Since the order of $S_{14}$ is $14!$ I know that $P$, a $7$-Sylow subgroup of $S_{14}$, has order $|P|=7^2$. By a previous result this implies that $P$ is abelian. Hence $P$ must be isomorphic to $\mathbb{Z}_{49}$ or $\mathbb{Z}_{7}\times \mathbb{Z}_{7}$. But given an element $\sigma \in S_{14}$ and its decomposition into disjoint cycles $\sigma=\sigma_1 \cdots \sigma_n$ $$ |\sigma|={\rm lcm}(|\sigma_1|, \cdots, |\sigma_n|). $$ Since the order of a cycle equals the length of the cycle itself I know that in $S_{14}$, $|\sigma_i| \leq 14$. If $|\sigma|=49$ then $|\sigma_i|$ divides $49$. Since $|\sigma_i| \leq 14$ we must have $|\sigma_i| =7$. But then ${\rm lcm}(|\sigma_1|, \cdots, |\sigma_n|)=7$. So I conclude that there is no element of order $49$ in $S_{14}$. Hence $P \cong \mathbb{Z}_{49}$ is not possible and $P$ must be isomorphic to $\mathbb{Z}_{7}\times \mathbb{Z}_{7}$. In this case I must find all subgroups of $S_{14}$ isomorphic to $\mathbb{Z}_{7}\times \mathbb{Z}_{7}$.
So my questions are:
Are there any mistakes in what I have done so far?

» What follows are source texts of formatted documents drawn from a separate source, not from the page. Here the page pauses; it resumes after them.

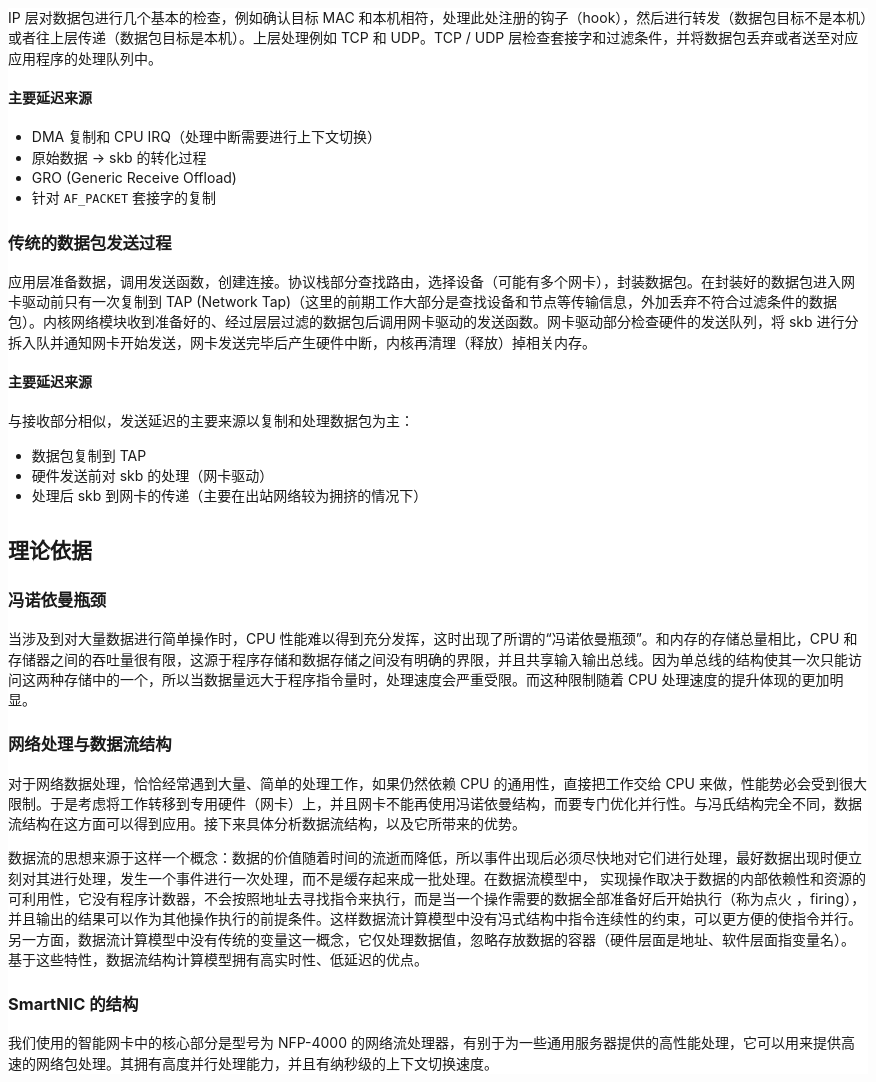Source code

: IP 层对数据包进行几个基本的检查，例如确认目标 MAC 和本机相符，处理此处注册的钩子（hook），然后进行转发（数据包目标不是本机）或者往上层传递（数据包目标是本机）。上层处理例如 TCP 和 UDP。TCP / UDP 层检查套接字和过滤条件，并将数据包丢弃或者送至对应应用程序的处理队列中。

#### 主要延迟来源

- DMA 复制和 CPU IRQ（处理中断需要进行上下文切换）
- 原始数据 → skb 的转化过程
- GRO (Generic Receive Offload)
- 针对 `AF_PACKET` 套接字的复制

### 传统的数据包发送过程

应用层准备数据，调用发送函数，创建连接。协议栈部分查找路由，选择设备（可能有多个网卡），封装数据包。在封装好的数据包进入网卡驱动前只有一次复制到 TAP (Network Tap)（这里的前期工作大部分是查找设备和节点等传输信息，外加丢弃不符合过滤条件的数据包）。内核网络模块收到准备好的、经过层层过滤的数据包后调用网卡驱动的发送函数。网卡驱动部分检查硬件的发送队列，将 skb 进行分拆入队并通知网卡开始发送，网卡发送完毕后产生硬件中断，内核再清理（释放）掉相关内存。

#### 主要延迟来源

与接收部分相似，发送延迟的主要来源以复制和处理数据包为主：

- 数据包复制到 TAP
- 硬件发送前对 skb 的处理（网卡驱动）
- 处理后 skb 到网卡的传递（主要在出站网络较为拥挤的情况下）

## 理论依据

### 冯诺依曼瓶颈

当涉及到对大量数据进行简单操作时，CPU 性能难以得到充分发挥，这时出现了所谓的“冯诺依曼瓶颈”。和内存的存储总量相比，CPU 和存储器之间的吞吐量很有限，这源于程序存储和数据存储之间没有明确的界限，并且共享输入输出总线。因为单总线的结构使其一次只能访问这两种存储中的一个，所以当数据量远大于程序指令量时，处理速度会严重受限。而这种限制随着 CPU 处理速度的提升体现的更加明显。

### 网络处理与数据流结构

对于网络数据处理，恰恰经常遇到大量、简单的处理工作，如果仍然依赖 CPU 的通用性，直接把工作交给 CPU 来做，性能势必会受到很大限制。于是考虑将工作转移到专用硬件（网卡）上，并且网卡不能再使用冯诺依曼结构，而要专门优化并行性。与冯氏结构完全不同，数据流结构在这方面可以得到应用。接下来具体分析数据流结构，以及它所带来的优势。

数据流的思想来源于这样一个概念：数据的价值随着时间的流逝而降低，所以事件出现后必须尽快地对它们进行处理，最好数据出现时便立刻对其进行处理，发生一个事件进行一次处理，而不是缓存起来成一批处理。在数据流模型中， 实现操作取决于数据的内部依赖性和资源的可利用性，它没有程序计数器，不会按照地址去寻找指令来执行，而是当一个操作需要的数据全部准备好后开始执行（称为点火 ，firing），并且输出的结果可以作为其他操作执行的前提条件。这样数据流计算模型中没有冯式结构中指令连续性的约束，可以更方便的使指令并行。另一方面，数据流计算模型中没有传统的变量这一概念，它仅处理数据值，忽略存放数据的容器（硬件层面是地址、软件层面指变量名）。基于这些特性，数据流结构计算模型拥有高实时性、低延迟的优点。

### SmartNIC 的结构

我们使用的智能网卡中的核心部分是型号为 NFP-4000 的网络流处理器，有别于为一些通用服务器提供的高性能处理，它可以用来提供高速的网络包处理。其拥有高度并行处理能力，并且有纳秒级的上下文切换速度。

Could someone give me a hint on how to find all the isomorphic subgroups for $\mathbb{Z}_{7}\times \mathbb{Z}_{7}$?
I know that all its elements are of order $7$ and that it is generated by the elements $(1,0)$ and $(0,1)$. So I tried to find all elements of order $7$ in $S_{14}$ which are the $7$-cycles and the product of two disjoint $7$-cycles (correct?). But I don't know how to find which of these pairs are going to generate the subgroups I am looking for.
Any help is appreciated.